### Your goal
The response should hold each line from the entries below where "href" is found.

### Collected data entries
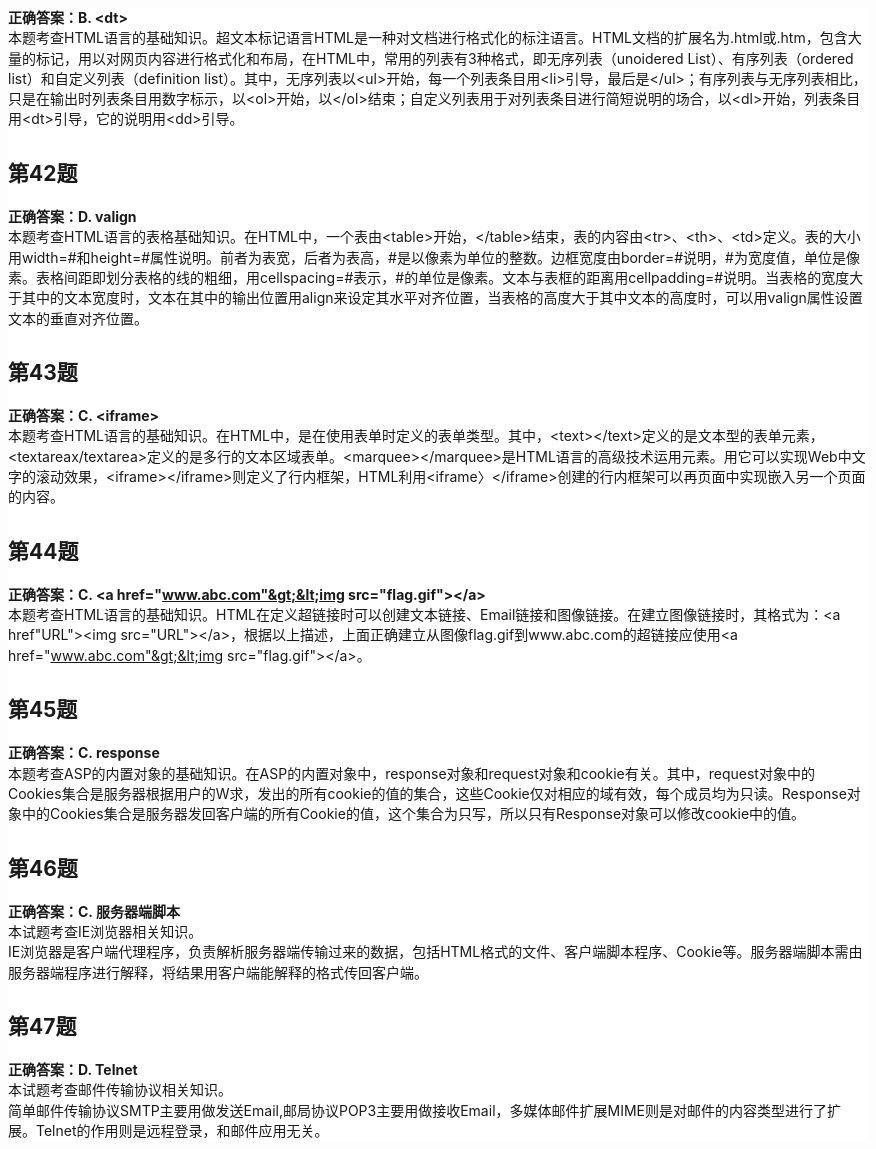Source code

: **正确答案：B. &lt;dt&gt;**  
本题考查HTML语言的基础知识。超文本标记语言HTML是一种对文档进行格式化的标注语言。HTML文档的扩展名为.html或.htm，包含大量的标记，用以对网页内容进行格式化和布局，在HTML中，常用的列表有3种格式，即无序列表（unoidered List）、有序列表（ordered list）和自定义列表（definition list）。其中，无序列表以&lt;ul&gt;开始，每一个列表条目用&lt;li&gt;引导，最后是&lt;/ul&gt;；有序列表与无序列表相比，只是在输出时列表条目用数字标示，以&lt;ol&gt;开始，以&lt;/ol&gt;结束；自定义列表用于对列表条目进行简短说明的场合，以&lt;dl&gt;开始，列表条目用&lt;dt&gt;引导，它的说明用&lt;dd&gt;引导。  


## 第42题 ##

**正确答案：D. valign**  
本题考查HTML语言的表格基础知识。在HTML中，一个表由&lt;table&gt;开始，&lt;/table&gt;结束，表的内容由&lt;tr&gt;、&lt;th&gt;、&lt;td&gt;定义。表的大小用width=\#和height=\#属性说明。前者为表宽，后者为表高，\#是以像素为单位的整数。边框宽度由border=\#说明，\#为宽度值，单位是像素。表格间距即划分表格的线的粗细，用cellspacing=\#表示，\#的单位是像素。文本与表框的距离用cellpadding=\#说明。当表格的宽度大于其中的文本宽度时，文本在其中的输出位置用align来设定其水平对齐位置，当表格的高度大于其中文本的高度时，可以用valign属性设置文本的垂直对齐位置。  


## 第43题 ##

**正确答案：C. &lt;iframe&gt;**  
本题考查HTML语言的基础知识。在HTML中，是在使用表单时定义的表单类型。其中，&lt;text&gt;&lt;/text&gt;定义的是文本型的表单元素，&lt;textareax/textarea&gt;定义的是多行的文本区域表单。&lt;marquee&gt;&lt;/marquee&gt;是HTML语言的高级技术运用元素。用它可以实现Web中文字的滚动效果，&lt;iframe&gt;&lt;/iframe&gt;则定义了行内框架，HTML利用&lt;iframe〉&lt;/iframe&gt;创建的行内框架可以再页面中实现嵌入另一个页面的内容。  


## 第44题 ##

**正确答案：C. &lt;a href="www.abc.com"&gt;&lt;img src="flag.gif"&gt;&lt;/a&gt;**  
本题考查HTML语言的基础知识。HTML在定义超链接时可以创建文本链接、Email链接和图像链接。在建立图像链接时，其格式为：&lt;a href"URL"&gt;&lt;img src="URL"&gt;&lt;/a&gt;，根据以上描述，上面正确建立从图像flag.gif到www.abc.com的超链接应使用&lt;a href="www.abc.com"&gt;&lt;img src="flag.gif"&gt;&lt;/a&gt;。  


## 第45题 ##

**正确答案：C. response**  
本题考查ASP的内置对象的基础知识。在ASP的内置对象中，response对象和request对象和cookie有关。其中，request对象中的Cookies集合是服务器根据用户的W求，发出的所有cookie的值的集合，这些Cookie仅对相应的域有效，每个成员均为只读。Response对象中的Cookies集合是服务器发回客户端的所有Cookie的值，这个集合为只写，所以只有Response对象可以修改cookie中的值。  


## 第46题 ##

**正确答案：C. 服务器端脚本**  
本试题考查IE浏览器相关知识。  
IE浏览器是客户端代理程序，负责解析服务器端传输过来的数据，包括HTML格式的文件、客户端脚本程序、Cookie等。服务器端脚本需由服务器端程序进行解释，将结果用客户端能解释的格式传回客户端。  


## 第47题 ##

**正确答案：D. Telnet**  
本试题考查邮件传输协议相关知识。  
简单邮件传输协议SMTP主要用做发送Email,邮局协议POP3主要用做接收Email，多媒体邮件扩展MIME则是对邮件的内容类型进行了扩展。Telnet的作用则是远程登录，和邮件应用无关。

### Task output
**正确答案：C. &lt;a href="www.abc.com"&gt;&lt;img src="flag.gif"&gt;&lt;/a&gt;**  
本题考查HTML语言的基础知识。HTML在定义超链接时可以创建文本链接、Email链接和图像链接。在建立图像链接时，其格式为：&lt;a href"URL"&gt;&lt;img src="URL"&gt;&lt;/a&gt;，根据以上描述，上面正确建立从图像flag.gif到www.abc.com的超链接应使用&lt;a href="www.abc.com"&gt;&lt;img src="flag.gif"&gt;&lt;/a&gt;。  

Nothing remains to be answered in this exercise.